# LMAO -Thought I share



## eternity302 (Apr 22, 2010)

LoL!!!
I never found comic's funny... or maybe I just hate reading... but this..  I just seriously had to share!!!! HAHAHA!!!
Good start for the morning!!


----------



## Diztrbd1 (Apr 21, 2010)

lmao that is pretty funny


----------



## onefishtwofish (Apr 21, 2010)

good one............


----------



## Claudia (Apr 21, 2010)

hahhahaha thats funny


----------



## Jay2x (Jul 20, 2010)

lol lol lol lol


----------



## SeaHorse_Fanatic (Apr 22, 2010)

Thanks for posting.

Unfortunately, there are actually people who watched Nemo and went out and bought clownfish and dumped them into fw, not knowing the difference. Needless to say, those poor clownfish suffered the same fate as that mermaid.


----------



## eternity302 (Apr 22, 2010)

=) Glad you guys are enjoying it! HAHA! I had a real good laugh when I saw it!


----------



## neven (May 15, 2010)

if only that happened in the movie... like within the first 5 minutes, would have saved me hours upon hours of me humming the tunes because they never leave your head!


----------



## clintgv (May 6, 2010)

Hahahaha. That's pretty funny ^^


----------



## target (Apr 21, 2010)

SeaHorse_Fanatic said:


> Thanks for posting.
> 
> Unfortunately, there are actually people who watched Nemo and went out and bought clownfish and dumped them into fw, not knowing the difference. Needless to say, those poor clownfish suffered the same fate as that mermaid.

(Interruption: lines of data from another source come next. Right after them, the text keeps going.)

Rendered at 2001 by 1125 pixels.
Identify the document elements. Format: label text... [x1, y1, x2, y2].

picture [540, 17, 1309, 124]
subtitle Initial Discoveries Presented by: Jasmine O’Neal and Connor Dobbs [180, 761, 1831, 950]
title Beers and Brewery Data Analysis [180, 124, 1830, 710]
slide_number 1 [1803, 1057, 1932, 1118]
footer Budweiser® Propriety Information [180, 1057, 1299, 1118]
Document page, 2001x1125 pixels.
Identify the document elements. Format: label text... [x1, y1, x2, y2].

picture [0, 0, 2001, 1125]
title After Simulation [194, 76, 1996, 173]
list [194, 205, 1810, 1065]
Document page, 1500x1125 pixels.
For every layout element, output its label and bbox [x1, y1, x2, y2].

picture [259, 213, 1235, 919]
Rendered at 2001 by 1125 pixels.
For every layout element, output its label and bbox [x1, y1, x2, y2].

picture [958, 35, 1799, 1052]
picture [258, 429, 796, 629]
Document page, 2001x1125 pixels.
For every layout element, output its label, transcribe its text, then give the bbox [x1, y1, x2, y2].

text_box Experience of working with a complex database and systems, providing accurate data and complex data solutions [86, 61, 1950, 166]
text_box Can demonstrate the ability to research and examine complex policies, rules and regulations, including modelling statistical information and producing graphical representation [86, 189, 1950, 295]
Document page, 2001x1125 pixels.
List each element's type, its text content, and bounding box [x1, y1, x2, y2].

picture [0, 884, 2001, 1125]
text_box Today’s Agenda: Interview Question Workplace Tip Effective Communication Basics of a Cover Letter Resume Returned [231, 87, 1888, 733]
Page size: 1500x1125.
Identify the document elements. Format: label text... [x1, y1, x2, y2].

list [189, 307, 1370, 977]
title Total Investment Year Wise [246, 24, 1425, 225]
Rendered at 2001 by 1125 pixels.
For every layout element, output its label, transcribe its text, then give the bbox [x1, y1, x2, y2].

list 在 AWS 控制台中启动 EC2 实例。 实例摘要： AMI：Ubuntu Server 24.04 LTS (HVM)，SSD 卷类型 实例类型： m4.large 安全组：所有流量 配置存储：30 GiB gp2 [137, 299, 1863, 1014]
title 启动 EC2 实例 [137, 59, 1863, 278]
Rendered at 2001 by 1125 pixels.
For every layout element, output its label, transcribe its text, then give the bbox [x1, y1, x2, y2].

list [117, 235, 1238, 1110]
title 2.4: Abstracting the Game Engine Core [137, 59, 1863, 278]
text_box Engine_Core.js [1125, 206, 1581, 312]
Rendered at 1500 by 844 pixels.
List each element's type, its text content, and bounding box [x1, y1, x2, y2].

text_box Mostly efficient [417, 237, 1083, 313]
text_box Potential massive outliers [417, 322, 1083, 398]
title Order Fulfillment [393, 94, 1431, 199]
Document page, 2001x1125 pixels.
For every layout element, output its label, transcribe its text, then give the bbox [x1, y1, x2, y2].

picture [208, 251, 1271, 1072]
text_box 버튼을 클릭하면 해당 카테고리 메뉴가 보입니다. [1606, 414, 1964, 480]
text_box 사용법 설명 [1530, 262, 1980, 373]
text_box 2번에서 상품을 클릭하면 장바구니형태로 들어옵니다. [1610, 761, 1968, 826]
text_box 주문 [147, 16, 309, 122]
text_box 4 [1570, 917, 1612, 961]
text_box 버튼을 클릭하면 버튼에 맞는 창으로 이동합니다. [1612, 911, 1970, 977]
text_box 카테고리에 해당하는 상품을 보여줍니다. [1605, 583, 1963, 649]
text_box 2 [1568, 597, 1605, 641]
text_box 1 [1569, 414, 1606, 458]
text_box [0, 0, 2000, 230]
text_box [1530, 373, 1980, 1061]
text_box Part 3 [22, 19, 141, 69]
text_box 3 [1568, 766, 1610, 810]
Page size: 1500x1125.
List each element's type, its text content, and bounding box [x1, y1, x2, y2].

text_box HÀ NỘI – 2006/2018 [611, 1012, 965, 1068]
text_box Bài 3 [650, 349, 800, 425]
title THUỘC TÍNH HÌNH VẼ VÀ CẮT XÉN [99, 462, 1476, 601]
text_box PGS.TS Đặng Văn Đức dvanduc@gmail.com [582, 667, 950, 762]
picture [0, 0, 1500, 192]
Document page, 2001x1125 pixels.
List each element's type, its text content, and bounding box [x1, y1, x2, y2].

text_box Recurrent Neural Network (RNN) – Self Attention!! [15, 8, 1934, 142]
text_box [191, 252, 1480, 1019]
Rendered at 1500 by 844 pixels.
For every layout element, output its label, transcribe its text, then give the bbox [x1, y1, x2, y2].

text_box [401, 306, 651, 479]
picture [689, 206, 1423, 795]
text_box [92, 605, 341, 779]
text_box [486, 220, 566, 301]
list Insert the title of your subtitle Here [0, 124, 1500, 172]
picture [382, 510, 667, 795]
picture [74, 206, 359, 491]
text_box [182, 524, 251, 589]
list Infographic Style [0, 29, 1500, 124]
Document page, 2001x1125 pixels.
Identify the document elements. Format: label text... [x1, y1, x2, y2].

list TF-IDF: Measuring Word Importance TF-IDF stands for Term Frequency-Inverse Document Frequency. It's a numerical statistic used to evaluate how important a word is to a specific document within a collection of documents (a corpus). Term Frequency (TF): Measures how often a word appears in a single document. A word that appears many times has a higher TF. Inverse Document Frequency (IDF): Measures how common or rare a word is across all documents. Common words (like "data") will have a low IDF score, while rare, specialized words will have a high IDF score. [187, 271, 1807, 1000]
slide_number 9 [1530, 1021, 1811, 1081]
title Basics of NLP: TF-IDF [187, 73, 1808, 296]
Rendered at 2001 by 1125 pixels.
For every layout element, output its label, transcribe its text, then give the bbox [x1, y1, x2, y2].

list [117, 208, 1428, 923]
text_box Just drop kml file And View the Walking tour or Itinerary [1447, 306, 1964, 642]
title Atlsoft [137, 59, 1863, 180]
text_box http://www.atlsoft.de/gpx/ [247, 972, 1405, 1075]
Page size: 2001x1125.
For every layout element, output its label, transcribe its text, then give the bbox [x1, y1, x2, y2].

I know what you mean. heard a lady in a LFS asking if she could put a nemo in her fresh water tank. Guy said no, she left very unhappy with him. He said it had happened so many times it was unreal.


----------



## VinnyD (Apr 21, 2010)

haha happiness and cyanide is awesome...i also read "wulffmorgenthaler"...lol


----------